A referendum on Dane County’s April 1 ballot will pose a “yes or no” question to voters: Should the state government enact policies to legalize marijuana?

While the referendum is only advisory in nature, it coincides with a bill introduced by Rep. Melissa Sargent, D-Madison, to legalize pot for medicinal and recreational purposes. The bill was just assigned to committee, and will not have a hearing until next session at the earliest.

However, Sargent said with national acceptance of marijuana spreading, now is the time to open up the conversation.

“It became really apparent that the most dangerous thing about marijuana in our society is that it's illegal, and we need to change that conversation and change that dialogue,” Sargent said.

The bill, which has seven co-sponsors, sets the legal age for marijuana use at 21. Stores that would sell marijuana would have to be licensed like liquor stores are required to have to sell alcohol. Marijuana would also be taxed similarly to the way tobacco and alcohol is under the bill, Sargent said.

“I don't believe this is a matter of if this is going to happen. I think it's going to be a matter of when,” Sargent said.

Dane County Supervisor Leland Pan pushed for a referendum on the issue for the spring ballot. He said there are economic benefits to legalizing and taxing pot. He added the scope of using the substance would become safer, and it would help scale back serious street crime and prison time associated with marijuana use.

Pan added some politicians privately support marijuana legalization, but are unsure about supporting those beliefs through legislation.

“A referendum in Dane County, I think, would really help send a message that this is an issue that we can safely talk about,” Pan said. “And that those in elected office and those in power should know that this is an issue that's gaining traction and gaining visibility and gaining support.”

Republican Party of Dane County chairman Scott Grabins said the motivation behind certain referendums are sometimes not what they seem to be. He said he has seen politics push questions onto the ballot before, and this marijuana issue might fall into that category.

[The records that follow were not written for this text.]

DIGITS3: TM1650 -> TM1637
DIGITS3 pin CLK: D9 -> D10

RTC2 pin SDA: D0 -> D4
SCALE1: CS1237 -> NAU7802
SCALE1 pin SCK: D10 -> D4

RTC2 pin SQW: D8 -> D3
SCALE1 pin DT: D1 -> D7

“I think they have a very specific agenda here,” Grabins said. “I think it goes back to the Republicans having control on the state level and wanting to have that opportunity to perhaps have a voice there and try to dictate to the state some policy.”

Grabins said throwing something like pot into the election pulls focus from where it needs to be, while possibly pushing more liberal voters to the polls when turnout is known to be low.

“Perhaps that's why we don't see it in other counties because they're focused on what a county should do rather than trying to dictate policy to the state,” Grabins said.

Pan maintained the only reason the county is posing the question to voters is Sargent’s bill and the timely nature of the topic.

“I don't need to play political games to turn out progressive voters. I just need to get my message heard,” Pan said.